Die älteste Pandemie der Welt, von Dr. Reynold Feldman

Die älteste Pandemie der Welt, von Dr. Reynold Feldman

Als emeritierter Englischprofessor ist es mir immer wieder aufgefallen, wie eine neue Krise – sei sie nun gesellschaftlicher oder persönlicher Natur – uns dazu veranlasst, einen bislang unbekannten Fachbegriff zu lernen. Als bei meinem verstorbenen Vater die Krankheit diagnostiziert wurde, lernte ich beispielsweise die Krankheit Multiples Myelom kennen. Heute sprechen selbst kleine Kinder routinemäßig von der Pandemie, einem Begriff, den vor März 2020 nur ausgebildetes medizinisches Personal kannte. Doch es gibt eine Pandemie, die wohl älteste der Welt, die völlig unter dem Radar bleibt, möglicherweise weil sie so selbstverständlich hingenommen wird.

Ich meine die Pandemie des Machtmissbrauchs. Von verbaler und körperlicher Gewalt zu Hause über den Chef aus der Hölle bei der Arbeit bis hin zu autoritären Regierungen und schließlich Krieg – diese tödliche Krankheit begleitet uns seit der Entstehung der ersten menschlichen Gesellschaft. Man muss kein Sonntagsschulabsolvent mit Auszeichnung sein, um sich daran zu erinnern, dass Kain in einem der ersten Kapitel der Genesis seinen Bruder Abel erschlug. Und wie Sonny und Cher sagen würden: Der Beat geht weiter.

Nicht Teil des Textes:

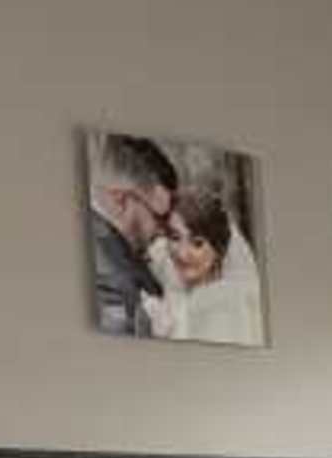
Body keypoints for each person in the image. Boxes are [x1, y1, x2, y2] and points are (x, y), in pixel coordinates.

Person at [88, 132, 176, 337]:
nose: (164, 230)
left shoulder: (118, 251)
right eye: (159, 217)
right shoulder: (109, 276)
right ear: (120, 200)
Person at [163, 195, 265, 346]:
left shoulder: (228, 304)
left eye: (197, 243)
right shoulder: (171, 292)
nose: (182, 254)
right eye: (175, 238)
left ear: (219, 250)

         Obwohl es im Laufe der Zeit noch keinen narrensicheren Impfstoff gegen dieses immer noch tödliche Virus gegeben hat, können gute Erziehung, positive Vorbilder, hervorragende Lehrer, gesunde religiöse Gemeinschaften, wirksame Besserungsanstalten (wie in Norwegen) und einfach nur Glück einen davor schützen, Opfer dieses allzu oft tödlichen Virus zu werden oder ihn zu verbreiten. Es gibt auch andere, weniger bekannte Hilfsmittel. Eines, das mir sofort einfällt, ist Dr. Cedar Barstows Der richtige Einsatz von Macht: Das Herz der Ethik (2005, 2015).

Ein verwandtes Buch ist Living in the Power Zone: Wie der richtige Einsatz von Macht Ihre Beziehungen verändern kann (2013), dessen Co-Autor ich zusammen mit Dr. Barstow bin. Darüber hinaus gibt es Schulungsprogramme, die auf den in beiden Büchern beschriebenen Prinzipien und Techniken basieren. Insofern es jedoch einen „Impfstoff“ gibt, um Machtmissbrauch und -missbrauch zu minimieren, könnten diese Bücher und die zugehörigen Workshops diesem Ziel nahe kommen.

         Natürlich werden Menschen mit psycho- oder soziopathischen Persönlichkeitsstörungen diese Bücher nie lesen oder die entsprechenden Kurse besuchen, ganz zu schweigen davon, ihre Prinzipien und Techniken in die Praxis umzusetzen. Dennoch könnten viele normale Menschen und ihre Organisationen davon profitieren.

Beziehungen, Produktivität bei der Arbeit, sogar Führung alle werden davon profitieren. Wer lernt, aktiv zuzuhören, sich wirksam zu entschuldigen und Wege aus dem „Kerker der Schande“ zu finden, neben anderen neuen Verhaltensweisen, wird seine persönliche, seine Rolle, seinen Status, seine kollektive und systemische Macht mit größerer Weisheit und Geschicklichkeit einsetzen können. Und nach Jahrtausenden des Machtmissbrauchs und -missbrauchs rund um den Globus könnte die Menschheit die Auswirkungen der ältesten Pandemie der Welt endlich überwinden oder zumindest minimieren.